OTC drugs are those that don’t need to be prescribed by a clinician and can be bought in a pharmacy.
Since 1 January 2004, all OTC drugs are excluded from coverage by SHI funds and thus reimbursement. This was introduced within the health care reform 2003 to save costs in the German health care system.
However, there is an exception to this rule: in exceptional cases where the OTC product is considered to be the standard therapy for the treatment of serious illnesses, it will be reimbursed. The legal basis is in §34 (6) SGB V.
Appendix I of the drug directive lists these exceptions. For these drugs, the prescribing clinicians can request reimbursement with sufficient justification.

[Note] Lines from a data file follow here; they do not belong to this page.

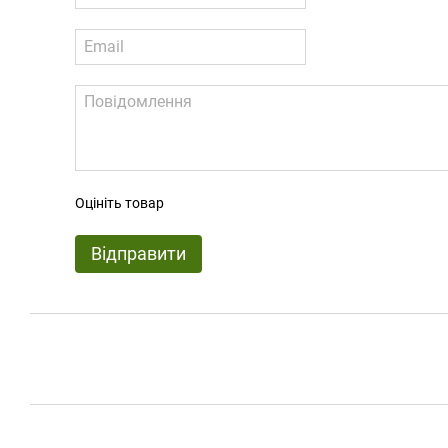
Оцініть товар
Відправити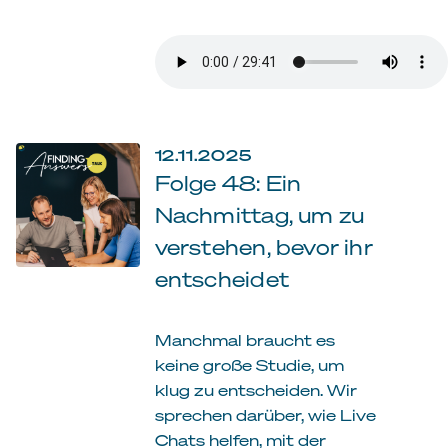
12.11.2025
Folge 48: Ein
Nachmittag, um zu
verstehen, bevor ihr
entscheidet
Manchmal braucht es
keine große Studie, um
klug zu entscheiden. Wir
sprechen darüber, wie Live
Chats helfen, mit der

Application for OTC reimbursement
The appendix of exceptions is maintained by the G-BA and pharmaceutical companies can apply for their OTC products to be added. The evaluation criteria and application procedure are detailed in the G-BA’s rules of procedure in sub-section 4. The main points are:
Definition of serious illness
- The drug needs a license for the treatment of the serious illness.

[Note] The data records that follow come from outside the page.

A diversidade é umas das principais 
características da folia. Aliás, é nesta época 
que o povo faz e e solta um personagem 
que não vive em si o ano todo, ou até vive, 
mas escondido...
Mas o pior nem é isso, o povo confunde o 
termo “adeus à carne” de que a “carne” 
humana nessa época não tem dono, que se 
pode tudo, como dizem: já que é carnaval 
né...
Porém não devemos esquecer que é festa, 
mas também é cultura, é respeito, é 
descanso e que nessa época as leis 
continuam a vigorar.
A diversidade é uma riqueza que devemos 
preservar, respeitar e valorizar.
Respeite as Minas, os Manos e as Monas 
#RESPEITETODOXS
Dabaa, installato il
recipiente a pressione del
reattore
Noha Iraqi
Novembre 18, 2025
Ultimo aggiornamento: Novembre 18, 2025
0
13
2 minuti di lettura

- The illness is serious, if it is life-threatening or permanently affects the HRQL due to its severity.
- The severity and extent of not life-threating serious illnesses is comparable to those of life-threatening diseases.
- The pharmaceutical companies need to submit respective literature to prove that the illness is serious. However, this is not necessary if the serious illness with the same severity had already previously been included in §34 (2) SGB V.

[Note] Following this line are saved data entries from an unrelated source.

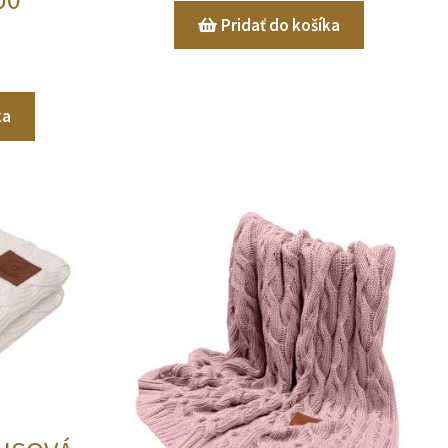
Pridať do košíka
ka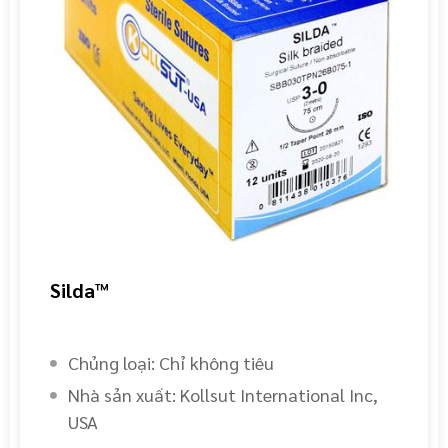
Silda™
Chủng loại: Chỉ không tiêu
Nhà sản xuất: Kollsut International Inc,
USA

Definition of therapy standard
- A drug is considered the therapy standard, if the therapeutic benefit that it offers for treating the serious illness reflects current accepted medical knowledge.
- A systematic literature review of scientific studies is needed to demonstrate a consensus amongst relevant specialists on the benefit of the OTC drug for the treatment of the serious illness. Here, priority is given to clinical trials, in particular those with direct comparison using patient-relevant endpoints, especially mortality, morbidity and HRQL.
Required documentation
- The applying company needs to submit the application form (Appendix II Number 1) as well as study extraction sheets for individual studies (Appendix II Number 3.2) and for SLRs (Appendix II Number 3.3). The form covers:
- name of the product
- active substance (with synonyms)
- active substance group
- illness applied for
- approved indications
- ATC code
- restrictions on sale of the product
- duration of the marketability
- current SPCs
- proof of the serious illness
- proof of the therapy standard based on systematic literature review
- The application needs to be submitted electronically.
- The application incurs a fee of €10,394 according to §34 (1) sentence 2 SGB V.
If all the required documentation was submitted, the G-BA will then decide on each application within 90 days.